Whether it’s the warm weather or the chilled backpacker vibe, 1770 is relaxation central. Three local tourism operators – kayak-tour proprietors Simon and Janina Speck of 1770 Liquid Adventures; surfing instructor Wayne “Grom” Mellick of Reef 2 Beach Surf School (07 4974 9072); and Chris de Aboitiz, who specialises in getting dogs and their owners onto paddleboards – simply point to the water when I ask what drew them here.

Chris is especially zen. He looks 20 years younger than his 54 years and is a renowned “dog whisperer” in these parts. He grew up in Hawaii and when he moved here five years ago, he – and his dogs – were an instant hit. Seeing Chris at his “office” on the 1770 foreshore, or in one of his many videos, it’s clear that dogs just love him.

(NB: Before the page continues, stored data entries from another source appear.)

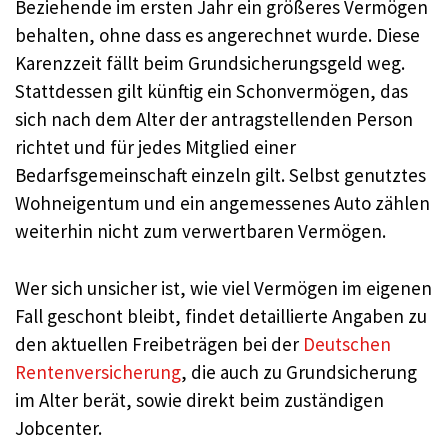
Beziehende im ersten Jahr ein größeres Vermögen
behalten, ohne dass es angerechnet wurde. Diese
Karenzzeit fällt beim Grundsicherungsgeld weg.
Stattdessen gilt künftig ein Schonvermögen, das
sich nach dem Alter der antragstellenden Person
richtet und für jedes Mitglied einer
Bedarfsgemeinschaft einzeln gilt. Selbst genutztes
Wohneigentum und ein angemessenes Auto zählen
weiterhin nicht zum verwertbaren Vermögen.
Wer sich unsicher ist, wie viel Vermögen im eigenen
Fall geschont bleibt, findet detaillierte Angaben zu
den aktuellen Freibeträgen bei der
Deutschen
Rentenversicherung
, die auch zu Grundsicherung
im Alter berät, sowie direkt beim zuständigen
Jobcenter.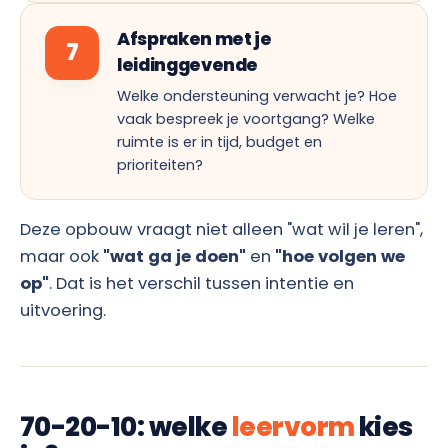
Afspraken met je
7
leidinggevende
Welke ondersteuning verwacht je? Hoe
vaak bespreek je voortgang? Welke
ruimte is er in tijd, budget en
prioriteiten?
Deze opbouw vraagt niet alleen "wat wil je leren",
maar ook
"wat ga je doen"
en
"hoe volgen we
op"
. Dat is het verschil tussen intentie en
uitvoering.
70-20-10: welke
leervorm
kies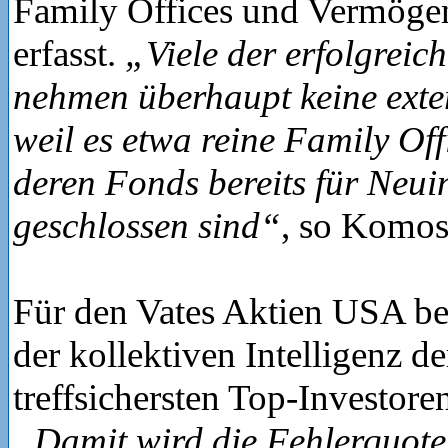
Family Offices und Vermöge
erfasst.
„Viele der erfolgreic
nehmen überhaupt keine exte
weil es etwa reine Family Off
deren Fonds bereits für Neui
geschlossen sind“
, so Komos
Für den Vates Aktien USA bed
der kollektiven Intelligenz d
treffsichersten Top-Investore
„Damit wird die Fehlerquote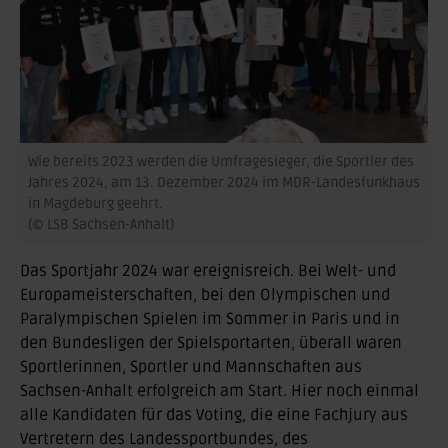
Wie bereits 2023 werden die Umfragesieger, die Sportler des
Jahres 2024, am 13. Dezember 2024 im MDR-Landesfunkhaus
in Magdeburg geehrt.
(© LSB Sachsen-Anhalt)
Das Sportjahr 2024 war ereignisreich. Bei Welt- und
Europameisterschaften, bei den Olympischen und
Paralympischen Spielen im Sommer in Paris und in
den Bundesligen der Spielsportarten, überall waren
Sportlerinnen, Sportler und Mannschaften aus
Sachsen-Anhalt erfolgreich am Start. Hier noch einmal
alle Kandidaten für das Voting, die eine Fachjury aus
Vertretern des Landessportbundes, des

“People are more relaxed with their dogs here. And so are the authorities,” he smiles. “I don’t train dogs, I train people. I combine my love of dogs and water sports and everyone has fun, especially when we paddle out to the sandbar and run around.”

Chris has five dogs, all rescues or giveaways, and his relationship with them is based on mutual respect and manners. “Dogs are brilliant teachers,” he says. “My 15-year-old border collie, Lani, has taught me everything.” 

In May, Chris unofficially broke the highly sought-after world record for the most dogs on a stand-up paddleboard. “Lots of people turned up so their dogs could be world-record holders,” he says. “It was like soccer mums dropping their kids off. We did it a couple of times because a few dogs abandoned ship early. Our best was 26 dogs.”

Plans are afoot for the Endeavour replica to retrace the original ship’s momentous journey in 2020, to mark 250 years since Cook’s voyage. The nation’s attention will be focused on the Sydney part of the remembrance but up here in 1770, that will be just the curtain-raiser to the main event.